Texte à lire:
Jerôme a écrit :
Napoléon a bénéficié d'une image épique rejetant dans l'ombre les aspects peu glorieux. Mais est ce un hasard ou une démarche habile de sa part ?
Pour s’en tenir aux Adieux de Fontainebleau, la scène a été immortalisée par l’œuvre de Vernet ; sous la restauration.
Les Adieux sont également restés dans l’histoire par la célèbre harangue de Napoléon. Celle-ci fut principalement connue par la version qui en fut donnée dans la Correspondance publiée sous le Second Empire. La voici :
« Soldats de ma Vieille Garde, je vous fais mes adieux. Depuis vingt ans, je vous ai trouvés constamment sur le chemin de l'honneur et de la gloire. Dans ces derniers temps, comme dans ceux de notre prospérité, vous n'avez cessé d'être des modèles de bravoure et de fidélité.
Avec des hommes tels que vous, notre cause n'était pas perdue. Mais la guerre était interminable; c'eût été la guerre civile, et la France n'en serait devenue que plus malheureuse. J'ai donc sacrifié tous nos intérêts à ceux de la patrie; je pars.
Vous, mes amis, continuez de servir la France. Son bonheur était mon unique pensée; il sera toujours l'objet de mes vœux !
Ne plaignez pas mon sort; si j'ai consenti à me survivre, c'est pour servir encore à votre gloire; je veux écrire les grandes choses que nous avons faites ensemble !
Adieu, mes enfants ! Je voudrais vous presser tous sur mon cœur; que j'embrasse au moins votre drapeau !
[A ces mois, le général Petit, saisissant l'aigle, s'avance. Napoléon reçoit le général dans ses bras et baise le drapeau. Le silence que cette grande scène inspire n'est interrompu que par les sanglots des soldats. Napoléon, dont l'émotion est visible, fait un effort et reprend d'une voix ferme:]
Adieu encore une fois, mes vieux compagnons ! Que ce dernier baiser passe dans vos cœurs ! »
Ce texte « officiel » était tiré du « Manuscrit de 1814 » de Fain, publié en 1823 ; version arrangée à des fins politiques différant du texte que ce même Fain, accompagné de Gourgaud, Maret et Jouanne, avaient rédigé immédiatement après les faits en ces termes :
"Soldats de ma Vieille Garde, je vous fais mes adieux.
Depuis vingt ans je vous ai trouvés constamment sur le chemin de l’honneur et de la gloire. Vous vous êtes toujours conduits avec bravoure et fidélité. Encore dans ces derniers temps, vous m’en avez donné des preuves.

Données fournies:
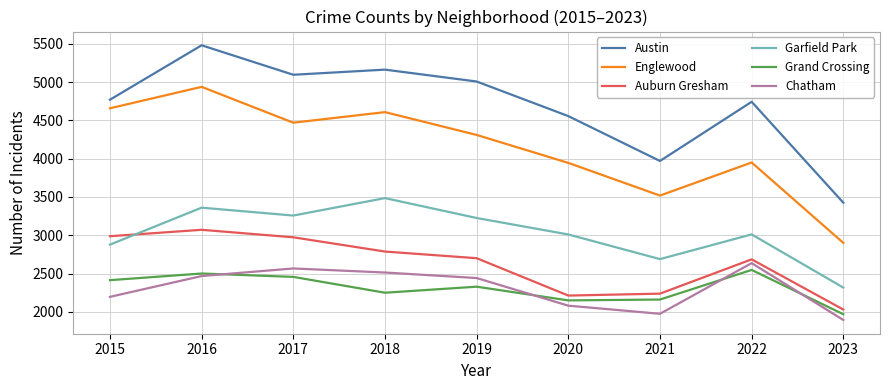

Which category has the highest value across all series?

2016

Série d'exercices:
1 - D'après le texte sur les Adieux de Fontainebleau, de quel ouvrage le texte « officiel » de la harangue était-il tiré, et en quelle année cet ouvrage fut-il publié ?
2 - Poursuivez le texte sur les Adieux de Fontainebleau à partir de sa dernière phrase.
Les lignes fournies n'ont aucun rôle ici.

Corrigé:
1 - Il était tiré du « Manuscrit de 1814 » de Fain, publié en 1823.

2 -
Avec vous, notre cause n’était pas perdue. J’aurais pu pendant trois ans livrer la guerre civile ; mais la France n’en eût été que plus malheureuse et sans aucun résultat. Les puissances alliées présentaient toute l’Europe liguée contre nous. Une partie de l’armée m’avait trahi ; des partis se formaient pour un autre gouvernement. J’ai sacrifié tous mes intérêts au bien de la patrie ; je pars. Vous la servirez toujours avec gloire et honneur, vous serez fidèles à votre nouveau souverain.
Recevez mes remerciements, je ne puis vous embrasser tous, je vais embrasser votre chef, j’embrasserai aussi votre drapeau. Approchez Général, faites avancer le drapeau.
Que ce baiser passe dans vos cœurs ! Je suivrai toujours vos destinées et celles de la France. Ne plaignez pas mon sort ; j’ai voulu vivre pour être encore utile à votre gloire, j’écrirai les grandes choses que nous avons faites ensemble. Le bonheur de notre chère patrie était mon unique pensée ; il sera toujours l’objet de tous mes vœux. Adieu mes enfants."
En somme, le 20 avril 1814, Napoléon a soigné sa sortie, mais d’autres ont accompagné son ambition postérieurement.
De la même manière, l’humiliante traversée de la Provence ne marqua pas la postérité.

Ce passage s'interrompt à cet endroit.